Prompt:
Reproduce the lines below verbatim, starting at the line that contains "scientific name: Scartella cristata" and ending at the line that contains "common name: Viceroy", with both of those lines included.
================
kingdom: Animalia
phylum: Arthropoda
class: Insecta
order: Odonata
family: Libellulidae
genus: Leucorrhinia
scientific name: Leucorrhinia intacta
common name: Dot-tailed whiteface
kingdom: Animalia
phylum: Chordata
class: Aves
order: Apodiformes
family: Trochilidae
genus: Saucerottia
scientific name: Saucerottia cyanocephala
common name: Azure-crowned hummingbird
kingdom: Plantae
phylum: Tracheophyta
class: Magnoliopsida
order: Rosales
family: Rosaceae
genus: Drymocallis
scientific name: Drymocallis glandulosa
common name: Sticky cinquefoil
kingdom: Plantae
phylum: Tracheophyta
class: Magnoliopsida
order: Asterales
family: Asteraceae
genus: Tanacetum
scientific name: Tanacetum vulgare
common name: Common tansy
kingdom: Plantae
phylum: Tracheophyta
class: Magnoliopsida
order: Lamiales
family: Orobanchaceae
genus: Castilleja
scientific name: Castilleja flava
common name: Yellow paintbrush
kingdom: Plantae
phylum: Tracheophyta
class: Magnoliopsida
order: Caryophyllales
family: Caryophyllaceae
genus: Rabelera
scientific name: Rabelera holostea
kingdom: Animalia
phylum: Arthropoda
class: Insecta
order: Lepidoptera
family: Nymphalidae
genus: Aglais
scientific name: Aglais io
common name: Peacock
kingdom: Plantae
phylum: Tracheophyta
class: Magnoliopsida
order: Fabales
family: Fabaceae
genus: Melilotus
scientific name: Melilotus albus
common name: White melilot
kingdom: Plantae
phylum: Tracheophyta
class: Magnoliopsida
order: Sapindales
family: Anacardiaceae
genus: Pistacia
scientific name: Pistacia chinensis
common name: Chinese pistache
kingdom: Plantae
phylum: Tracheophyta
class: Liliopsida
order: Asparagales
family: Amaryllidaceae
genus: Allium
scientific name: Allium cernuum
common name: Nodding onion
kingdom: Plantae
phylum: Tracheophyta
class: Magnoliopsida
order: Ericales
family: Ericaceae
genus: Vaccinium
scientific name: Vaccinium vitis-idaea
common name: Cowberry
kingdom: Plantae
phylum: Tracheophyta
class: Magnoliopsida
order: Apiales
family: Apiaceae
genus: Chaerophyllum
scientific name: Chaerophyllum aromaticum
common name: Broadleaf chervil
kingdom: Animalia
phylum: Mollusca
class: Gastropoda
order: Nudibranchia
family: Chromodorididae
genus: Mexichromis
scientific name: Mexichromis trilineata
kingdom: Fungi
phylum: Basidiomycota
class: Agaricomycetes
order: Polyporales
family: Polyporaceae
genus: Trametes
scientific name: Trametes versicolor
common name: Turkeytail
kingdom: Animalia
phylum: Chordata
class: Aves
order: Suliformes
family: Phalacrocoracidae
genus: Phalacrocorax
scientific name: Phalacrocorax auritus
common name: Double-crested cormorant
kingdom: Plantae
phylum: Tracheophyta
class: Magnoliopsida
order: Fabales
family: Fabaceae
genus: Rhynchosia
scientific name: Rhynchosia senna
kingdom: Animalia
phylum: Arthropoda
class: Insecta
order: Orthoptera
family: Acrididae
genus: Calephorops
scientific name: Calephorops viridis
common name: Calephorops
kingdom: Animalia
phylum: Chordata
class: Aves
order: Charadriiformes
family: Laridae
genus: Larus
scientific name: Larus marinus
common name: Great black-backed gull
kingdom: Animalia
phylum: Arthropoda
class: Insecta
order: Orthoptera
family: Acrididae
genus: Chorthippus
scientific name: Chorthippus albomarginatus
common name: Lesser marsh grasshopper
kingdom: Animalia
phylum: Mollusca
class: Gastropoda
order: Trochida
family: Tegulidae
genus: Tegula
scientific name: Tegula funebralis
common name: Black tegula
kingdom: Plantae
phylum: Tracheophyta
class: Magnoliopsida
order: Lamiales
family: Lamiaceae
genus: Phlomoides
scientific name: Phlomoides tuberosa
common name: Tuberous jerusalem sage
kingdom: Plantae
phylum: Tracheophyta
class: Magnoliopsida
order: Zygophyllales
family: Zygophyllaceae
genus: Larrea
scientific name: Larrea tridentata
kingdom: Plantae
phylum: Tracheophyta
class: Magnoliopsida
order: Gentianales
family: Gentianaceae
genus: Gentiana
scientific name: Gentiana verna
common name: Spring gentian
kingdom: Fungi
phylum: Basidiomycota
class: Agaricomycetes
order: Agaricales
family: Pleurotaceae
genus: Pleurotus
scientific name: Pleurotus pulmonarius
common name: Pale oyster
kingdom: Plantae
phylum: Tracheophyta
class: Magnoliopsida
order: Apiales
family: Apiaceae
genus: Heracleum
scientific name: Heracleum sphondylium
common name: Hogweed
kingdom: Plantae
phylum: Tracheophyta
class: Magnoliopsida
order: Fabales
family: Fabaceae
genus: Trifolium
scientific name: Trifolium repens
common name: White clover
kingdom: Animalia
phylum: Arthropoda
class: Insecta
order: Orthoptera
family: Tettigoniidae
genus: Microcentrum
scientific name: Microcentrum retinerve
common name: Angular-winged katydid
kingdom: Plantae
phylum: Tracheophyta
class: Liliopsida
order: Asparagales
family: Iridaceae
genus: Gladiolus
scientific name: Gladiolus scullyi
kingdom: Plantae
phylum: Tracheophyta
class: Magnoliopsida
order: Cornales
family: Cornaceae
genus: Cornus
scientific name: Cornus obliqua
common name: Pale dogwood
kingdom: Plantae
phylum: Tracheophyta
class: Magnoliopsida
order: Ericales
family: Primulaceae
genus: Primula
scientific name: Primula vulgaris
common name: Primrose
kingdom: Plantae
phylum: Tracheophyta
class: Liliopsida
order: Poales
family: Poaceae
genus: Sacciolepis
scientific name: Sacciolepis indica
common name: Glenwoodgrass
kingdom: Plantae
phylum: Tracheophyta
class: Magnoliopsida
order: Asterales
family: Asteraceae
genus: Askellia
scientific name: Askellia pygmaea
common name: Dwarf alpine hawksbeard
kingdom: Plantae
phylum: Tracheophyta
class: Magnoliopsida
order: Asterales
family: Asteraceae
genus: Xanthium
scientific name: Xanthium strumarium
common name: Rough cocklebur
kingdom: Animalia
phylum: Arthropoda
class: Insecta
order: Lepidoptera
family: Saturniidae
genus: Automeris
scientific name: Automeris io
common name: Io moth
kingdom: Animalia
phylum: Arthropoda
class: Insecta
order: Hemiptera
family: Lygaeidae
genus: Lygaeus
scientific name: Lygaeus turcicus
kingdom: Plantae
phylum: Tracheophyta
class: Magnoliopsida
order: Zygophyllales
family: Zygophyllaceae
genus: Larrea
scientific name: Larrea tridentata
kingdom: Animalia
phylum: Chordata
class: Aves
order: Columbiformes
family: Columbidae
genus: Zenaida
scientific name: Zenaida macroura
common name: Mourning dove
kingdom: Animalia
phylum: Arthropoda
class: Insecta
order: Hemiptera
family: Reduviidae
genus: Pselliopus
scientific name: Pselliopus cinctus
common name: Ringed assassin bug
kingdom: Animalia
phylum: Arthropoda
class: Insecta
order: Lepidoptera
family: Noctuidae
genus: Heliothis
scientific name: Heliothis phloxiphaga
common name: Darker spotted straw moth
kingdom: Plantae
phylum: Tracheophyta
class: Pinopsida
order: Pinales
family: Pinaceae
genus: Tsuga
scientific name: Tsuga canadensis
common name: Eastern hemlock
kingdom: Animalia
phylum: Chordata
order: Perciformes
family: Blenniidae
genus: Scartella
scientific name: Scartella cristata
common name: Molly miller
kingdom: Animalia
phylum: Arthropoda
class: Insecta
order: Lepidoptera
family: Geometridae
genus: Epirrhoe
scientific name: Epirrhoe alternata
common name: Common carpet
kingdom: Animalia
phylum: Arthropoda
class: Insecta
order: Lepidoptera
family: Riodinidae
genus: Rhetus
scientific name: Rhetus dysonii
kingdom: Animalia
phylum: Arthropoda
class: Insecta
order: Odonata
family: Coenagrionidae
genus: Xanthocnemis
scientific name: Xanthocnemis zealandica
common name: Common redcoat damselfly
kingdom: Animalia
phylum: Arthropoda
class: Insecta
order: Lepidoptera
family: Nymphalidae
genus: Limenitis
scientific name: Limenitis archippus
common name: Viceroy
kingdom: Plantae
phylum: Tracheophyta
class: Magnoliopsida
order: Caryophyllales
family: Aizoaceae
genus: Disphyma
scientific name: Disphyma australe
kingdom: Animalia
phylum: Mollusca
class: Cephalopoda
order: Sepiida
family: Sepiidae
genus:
================
Exercise output:
scientific name: Scartella cristata
common name: Molly miller
kingdom: Animalia
phylum: Arthropoda
class: Insecta
order: Lepidoptera
family: Geometridae
genus: Epirrhoe
scientific name: Epirrhoe alternata
common name: Common carpet
kingdom: Animalia
phylum: Arthropoda
class: Insecta
order: Lepidoptera
family: Riodinidae
genus: Rhetus
scientific name: Rhetus dysonii
kingdom: Animalia
phylum: Arthropoda
class: Insecta
order: Odonata
family: Coenagrionidae
genus: Xanthocnemis
scientific name: Xanthocnemis zealandica
common name: Common redcoat damselfly
kingdom: Animalia
phylum: Arthropoda
class: Insecta
order: Lepidoptera
family: Nymphalidae
genus: Limenitis
scientific name: Limenitis archippus
common name: Viceroy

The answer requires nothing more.